Locarno 2013. Moving Still: Stephanie Spray & Pacho Velez's "Manakamana"

The latest project from Harvard's Sensory Ethnography Lab is an intersection of movement and stillness, control and spontaneity.
Adam Cook

The at-first discomforting setup of Manakamana, too aesthetic and too set on its rails—or, in this case, its cable—eventually gives way to the command of the people it records on camera, becoming an increasingly warm and open experience. It works like this: the entire film takes place in a cable car in Nepal (Manakamana, a mountaintop temple, is the destination). The camera is fixed, pointed at whoever is seated on their way to (or back from) the temple, each shot lasting the duration of a trip, something like 10 minutes, leaving the various passengers as the one variable in this experiment, their behavior releasing the film from its own rigor. The first two riders remain silent, leaving the viewer with nothing but his or her own imposed thoughts, a somewhat dangerous exercise—what could one read from such a blank slate conceit other than one's own naive inventions and cultural reductions?—but once we meet more people, occasionally in pairs and trios, some of whom shyly interact, others less inhibited, the film becomes progressively engrossing. Less about defining a cultural space or habit, Manakamana becomes about a brief space that exists in between, when people are just people, however they behave. The ethnographic ambitions of the film, then, are slight or misplaced; the real pleasure here comes from the smiles, conversations, melting ice cream, strummed sarangis, and the colorful mundanity of this seemingly uninteresting revolving trip. The cramped cable car may appear unremarkable as a location, but the film's most instructive insight is into how this space is transformed by whomever inhabits it, with no trip the same, the space is fixed, the camera still, and yet it is always something new.

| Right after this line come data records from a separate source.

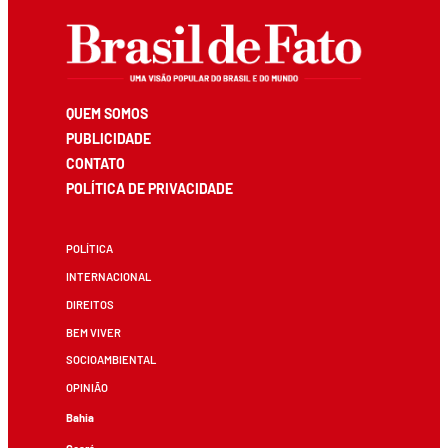
QUEM SOMOS
PUBLICIDADE
CONTATO
POLÍTICA DE PRIVACIDADE
POLÍTICA
INTERNACIONAL
DIREITOS
BEM VIVER
SOCIOAMBIENTAL
OPINIÃO
Bahia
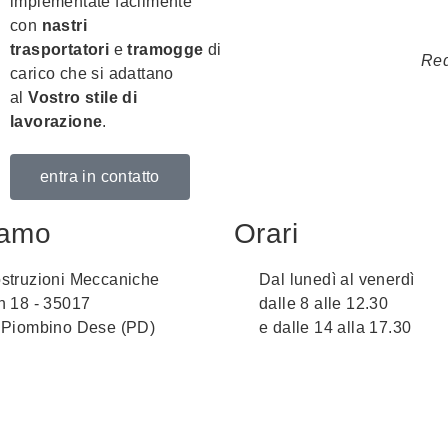
implementate facilmente
con
nastri
trasportatori
e
tramogge
di
Red
carico che si adattano
al
Vostro stile di
lavorazione
.
entra in contatto
iamo
Orari
struzioni Meccaniche
Dal lunedì al venerdì
n 18 - 35017
dalle 8 alle 12.30
 Piombino Dese (PD)
e dalle 14 alla 17.30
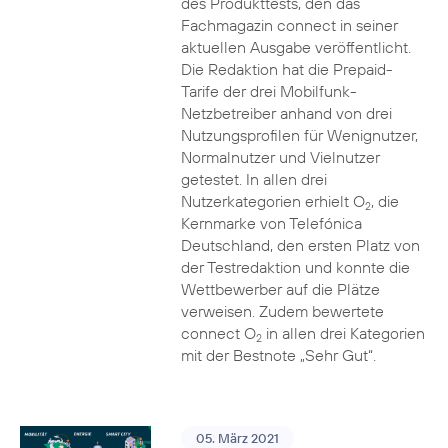
des Produkttests, den das
Fachmagazin connect in seiner
aktuellen Ausgabe veröffentlicht.
Die Redaktion hat die Prepaid-
Tarife der drei Mobilfunk-
Netzbetreiber anhand von drei
Nutzungsprofilen für Wenignutzer,
Normalnutzer und Vielnutzer
getestet. In allen drei
Nutzerkategorien erhielt O
, die
2
Kernmarke von Telefónica
Deutschland, den ersten Platz von
der Testredaktion und konnte die
Wettbewerber auf die Plätze
verweisen. Zudem bewertete
connect O
in allen drei Kategorien
2
mit der Bestnote „Sehr Gut“.
05. März 2021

Functioning best at their least intellectual, the Sensory Ethnography Lab films search for new aesthetic experiences in strange, calculated parameters, offering not what Werner Herzog would refer to as an "accountant's truth" but instead senses and resonances equally if not more valid than the sort of bare anthropological readings such subjects could yield. The one composition of Manakamana is gorgeous. It's static but always shifting, framing a perpetually evolving landscape, contrasted with various native people, tourists, and, um, goats, that offset the space and the color. As usual with the most successful of the Ethnography Lab films, there's as much about cinema here as there is anything scientific or academic. Filmmakers Pacho Velez and Stephanie Spray provide the framework, but it's the people on camera that shape the film's feelings, and it is this intersection of movement and stillness, of control and spontaneity, that makes Manakamana a special destination indeed.